Friday, August 31, 2012

I met Loving Wisdom on the street corner.

I didn't set out that morning to have a sacred encounter.  When I bumped into my son's friend I didn't say to myself 'here's my chance for a spiritual experience'.   I was just touched that he had taken the time to chat to me and share his news.  He was funny, engaging, sweet natured and full of exciting news about the next stage of his life.  As I walked away from the encounter - on my way to meet a friend for a coffee -  I became aware of the feelings in my heart, not the words in my head, and felt a mixture of gratitude, love and appreciation for that moment and for him. As I sat down with my friend I commented on how lovely that moment had been.

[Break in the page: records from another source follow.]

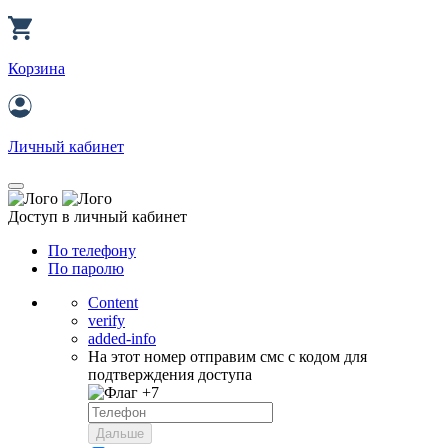
Корзина
Личный кабинет
Доступ в личный кабинет
По телефону
По паролю
Content
verify
added-info
На этот номер отправим смс с кодом для
подтверждения доступа
+7
Дальше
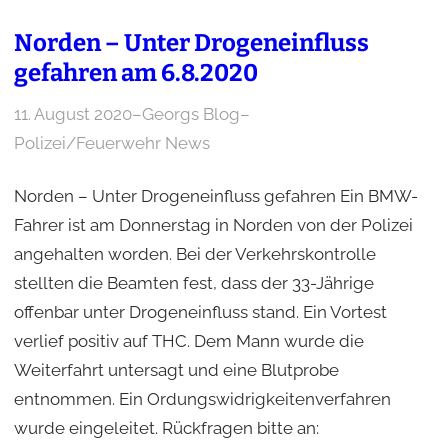
Norden – Unter Drogeneinfluss
gefahren am 6.8.2020
11. August 2020
–
Georgs Blog
–
Polizei/Feuerwehr News
Norden – Unter Drogeneinfluss gefahren Ein BMW-
Fahrer ist am Donnerstag in Norden von der Polizei
angehalten worden. Bei der Verkehrskontrolle
stellten die Beamten fest, dass der 33-Jährige
offenbar unter Drogeneinfluss stand. Ein Vortest
verlief positiv auf THC. Dem Mann wurde die
Weiterfahrt untersagt und eine Blutprobe
entnommen. Ein Ordungswidrigkeitenverfahren
wurde eingeleitet. Rückfragen bitte an:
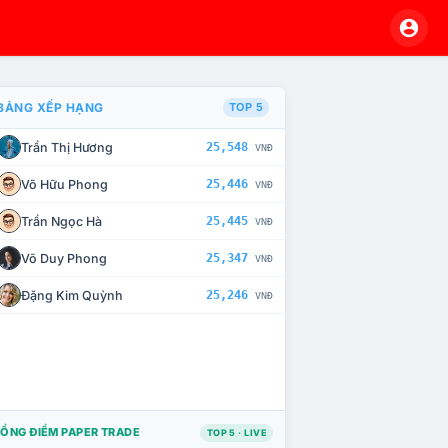
BẢNG XẾP HẠNG
TOP 5
Trần Thị Hương
25,548
VNĐ
À CHẾ TÀI XỬ LÝ VI PHẠM
Võ Hữu Phong
25,446
VNĐ
Trần Ngọc Hà
25,445
VNĐ
Võ Duy Phong
25,347
VNĐ
Đặng Kim Quỳnh
25,246
VNĐ
ỔNG ĐIỂM PAPER TRADE
TOP 5 · LIVE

Weeks later we were all stunned and devastated by the news of his death. Suddenly I understood something at a deep level;  there had been something so fine and tender for me in that casual chat on a street corner and I realised our last meeting had been a sacred encounter.

One of my teachers says that in any conversation there is really only one thing happening: Loving Wisdom wanting to connect with Loving Wisdom.  The place where we connect with each other is also where we are the most vulnerable.  Author and empathy researcher, Dr Brene Brown talks about the vulnerability paradox: its the first thing we want to see in another but the last thing we want others to see in us.  Yet everyone of us, at the deepest level, is seeking connection, in fact we're wired for it. It is our Loving Wisdom.

So many of our conversations, however, keep us from connecting with each other.  Most of the time we are just trying to get our needs met, assert our authority, defend our position or we're so disengaged we're just operating on automatic.  Rarely are we able to be fully present and appreciate the deep opportunity we are being given.

That young man's gift to me was a gentle and profound reminder of the real experience of relationship. Its easy to forget that state of awareness when bogged down in everyday life and responsibilities - but the moment I think about him and the beauty in our last meeting,  I feel my heart opening again and suddenly everything changes.  Bittersweet emotions flood my mind and 'the inarticulate speech of the heart', as Van Morrison so aptly named it, shifts my perception of the world and fills me with the courage to take a step in life where previously I had felt fear.

A Course In Miracles,  a self-study system in 'spiritual psychology', teaches that the journey through life is one of unlearning.  Unlearning and dismantling the defences we build around our heart.  Relationships - the very place where we yearn for a connection heart to heart - are also where we learn to shut our hearts down.  They also provide the greatest training ground for our unlearning.  Painful, vulnerable experiences in childhood teach us to close our hearts because it hurts too much when we are open.  But if we want to experience good feelings, we have to open our hearts again, be willing to connect with others and be vulnerable.  We have to unlearn the closing down and treat vulnerability with compassion, understanding and empathy.

Opening your heart doesn't mean 'get happy' it means become vulnerable, drop your defences and allow life to mean something again.  And by allowing life to mean something, you start living a more meaningful life and regain a happy connection with your Loving Wisdom.
Write it on your heart that every day is the best day in the year.